Prof. Dr. Oscar Luiz Brisolara
Na segunda
metade do século XIX, houve um conflito sangrento entre grupos religiosos, na comunidade de origem germânica, situada, então, em São Leopoldo, no
estado do Rio Grande do Sul, mais precisamente no vale do Rio dos Sinos, o Reno
gaúcho.
As
colônias de imigrantes eram divididas em linhas, região agrícola que congregava
agricultores de ambos os lados de uma estrada rural, conhecida como linha. Pois
essa cruenta luta religiosa iniciou-se na linha Ferrabraz, região situada hoje
no município de Sapiranga, envolvendo também os atuais municípios de Campo Bom,
Novo Hamburgo e Lomba Grande, de modo especial.
Jacobina
Maurer, esposa de João Jacó Maurer, na ausência de sacerdotes e pastores que
promovessem os cultos religiosos, iniciou por interpretar a Bíblia na
comunidade. Ela tinha ataques epilépticos que passaram a ser interpretados com sinais
divinos. Aos poucos, a pregadora passou a ser considerada como uma reencarnação
de Jesus Cristo.
Jacobina Maurer |
Nessas
comunidades de imigrantes alemães, obrigados a abandonar suas terras na Europa, em consequência das invasões
napoleônicas nos reinos do norte da Alemanha, havia tanto católicos quanto
protestantes. Porém, como o Império Brasileiro era católico, houve um
favorecimento nas heranças para os filiados à Igreja Romana.

### INSTRUÇÃO A
Transcreva do texto sobre o conflito religioso no vale do Rio dos Sinos o trecho que vai de "Prof. Dr. Oscar" a "de modo especial.".
### INSTRUÇÃO B
Dê continuidade ao texto sobre o conflito religioso no vale do Rio dos Sinos, começando logo após a última frase apresentada.

### TRECHO DO ACERVO

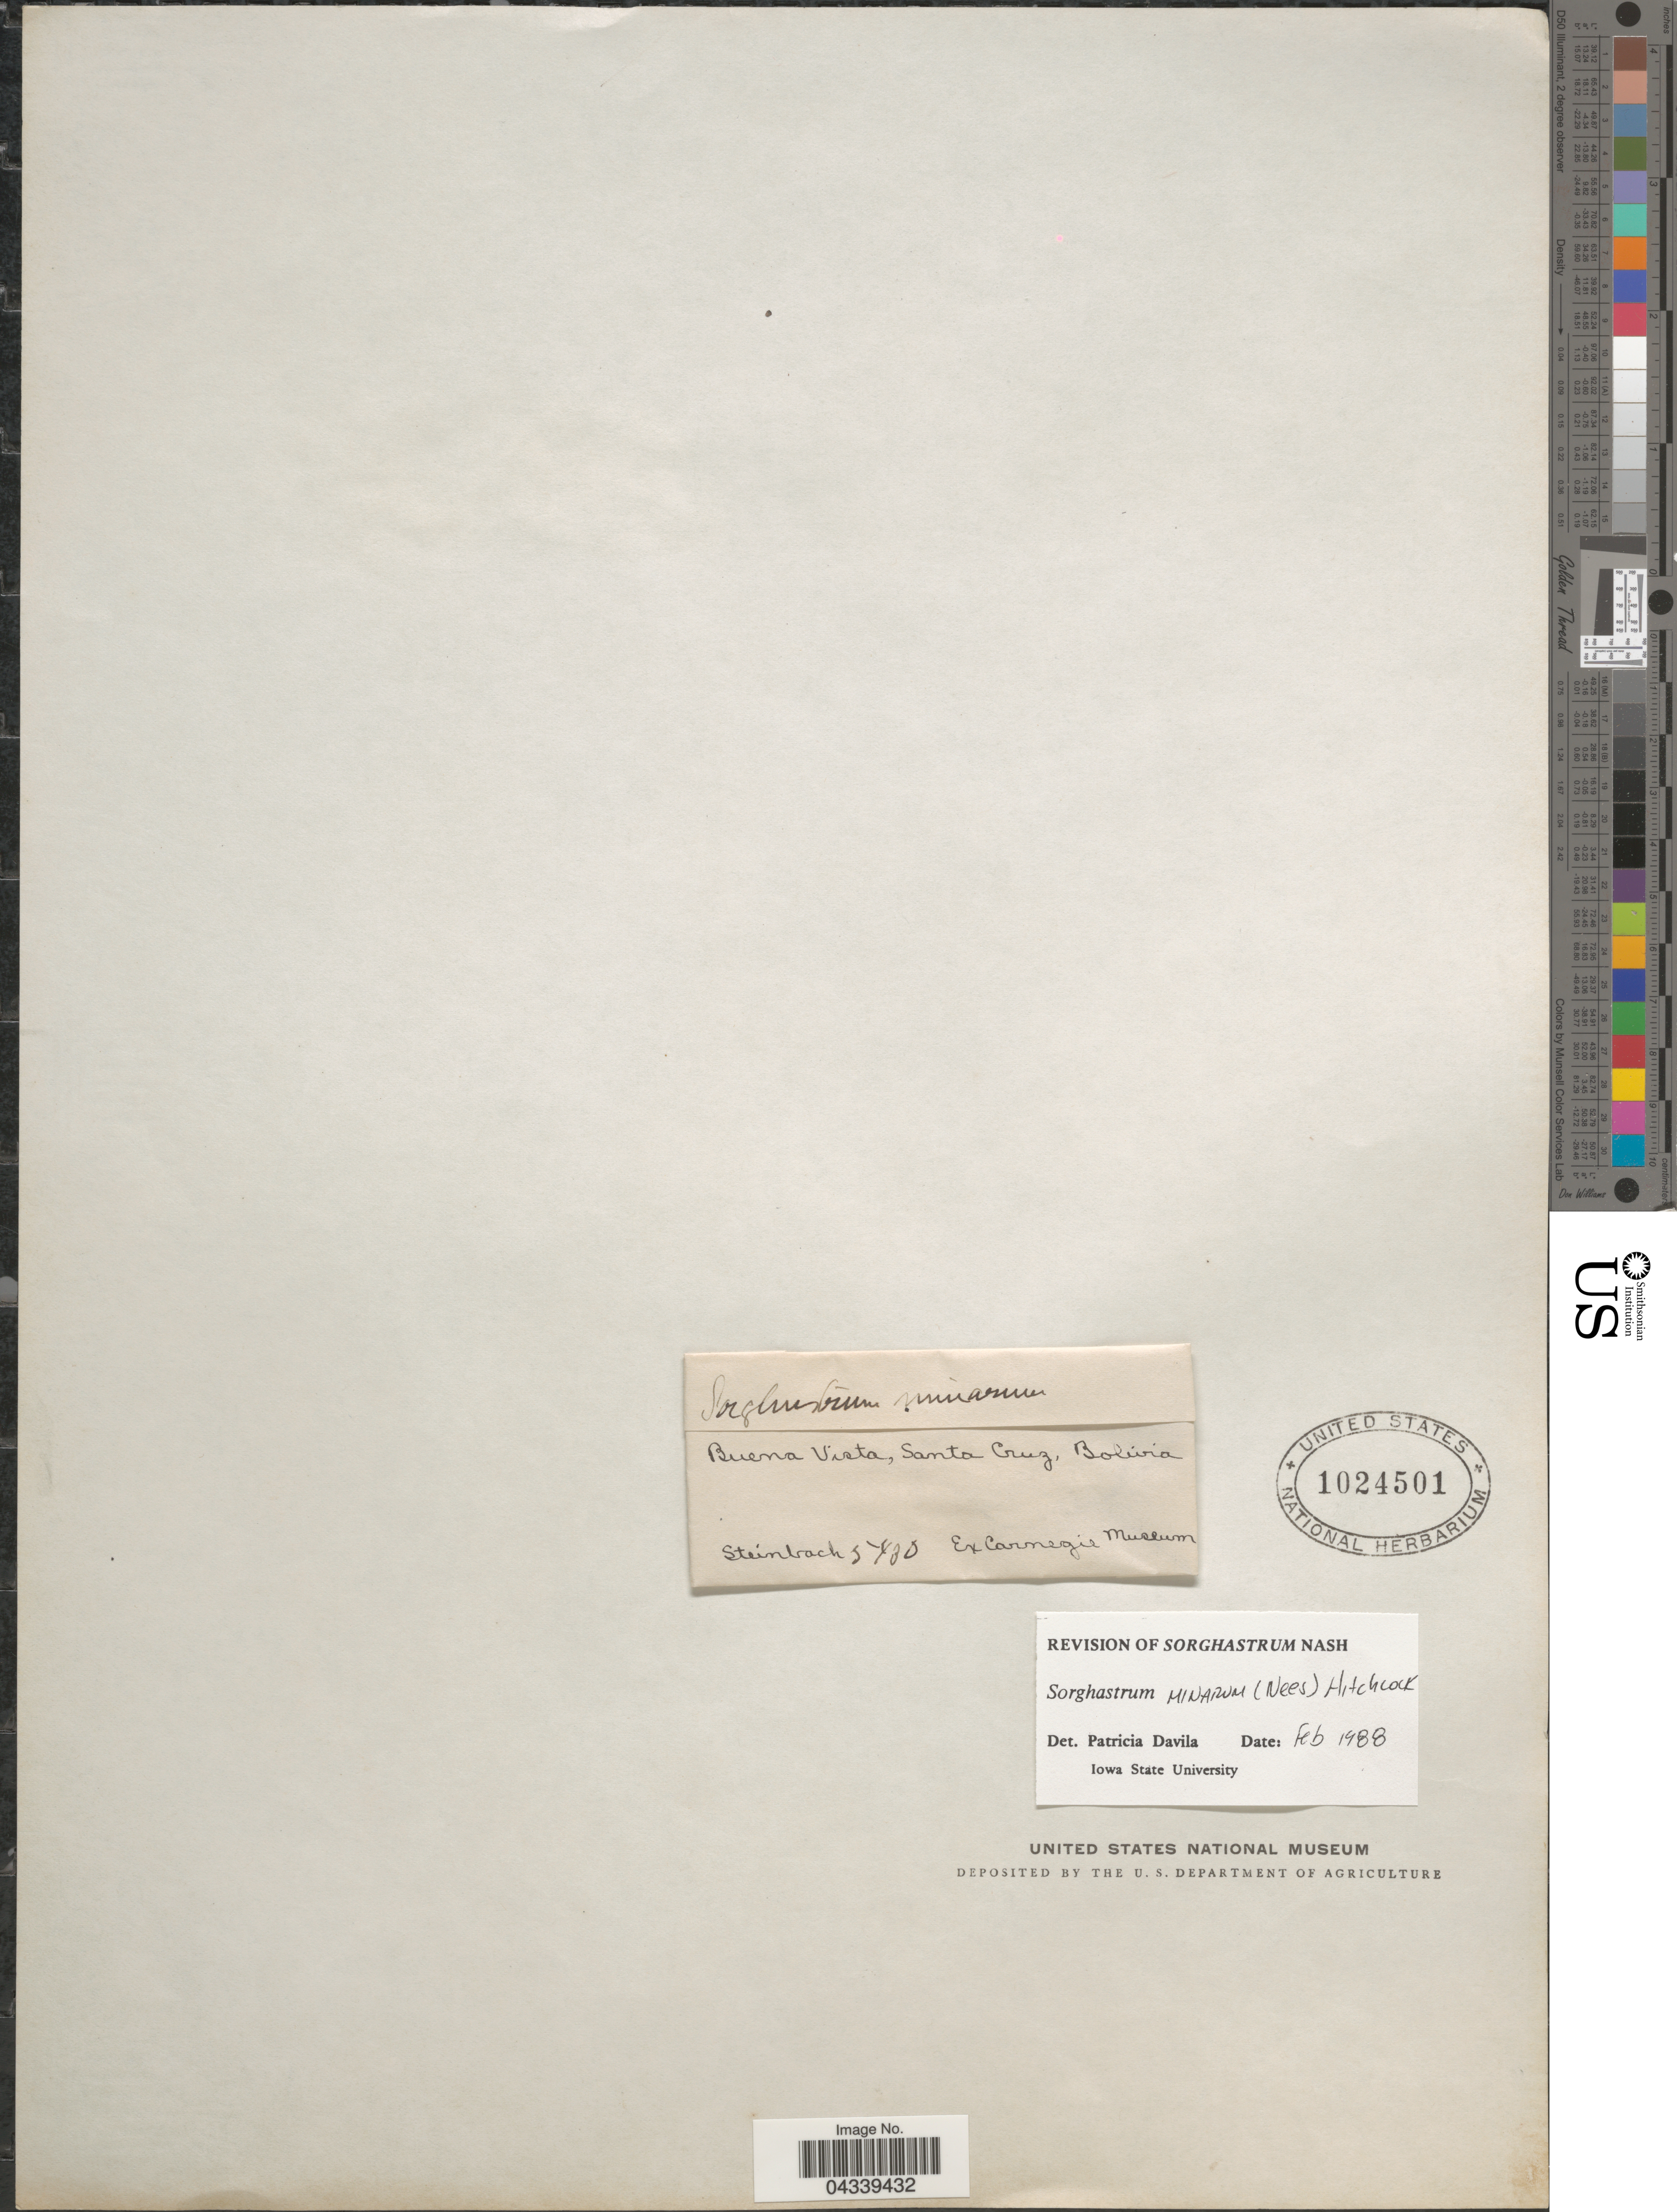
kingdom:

### RESULTADO DA TAREFA A
Prof. Dr. Oscar Luiz Brisolara
Na segunda
metade do século XIX, houve um conflito sangrento entre grupos religiosos, na comunidade de origem germânica, situada, então, em São Leopoldo, no
estado do Rio Grande do Sul, mais precisamente no vale do Rio dos Sinos, o Reno
gaúcho.
As
colônias de imigrantes eram divididas em linhas, região agrícola que congregava
agricultores de ambos os lados de uma estrada rural, conhecida como linha. Pois
essa cruenta luta religiosa iniciou-se na linha Ferrabraz, região situada hoje
no município de Sapiranga, envolvendo também os atuais municípios de Campo Bom,
Novo Hamburgo e Lomba Grande, de modo especial.

### RESULTADO DA TAREFA B
Embora
a distribuição de terras públicas aos imigrantes fosse feita igualitariamente,
sem considerar o credo religioso, como o país ainda não tinha um sistema notarial
de registros civis organizado em toda parte, as igrejas católicas faziam os
registros de nascimentos, batizados, casamentos e óbitos. Dessa forma, os
protestantes ficavam excluídos desses serviços, sendo prejudicados no momento de reconhecimento
de suas heranças. Isso criou um clima de insatisfação na comunidade luterana,
gerando também um velado clima de disputa entre os dois grupos religiosos.
Havia também,
na região, um sentimento de traição, pois lhes havia sido prometido apoio
financeiro e técnico por parte do Império, porém, quase nada foi cumprido.
Entregaram-lhes apenas as terras, sem praticamente mais nada. Tiveram que
sobreviver com a caça, a pesca e com os frutos silvestres até conseguirem derrubar as
florestas e plantar as primeiras lavouras, bem como lhes coube a abertura da
maioria das estradas, que, nos primeiros tempos, não passavam de picadas, abertas a machado e facão.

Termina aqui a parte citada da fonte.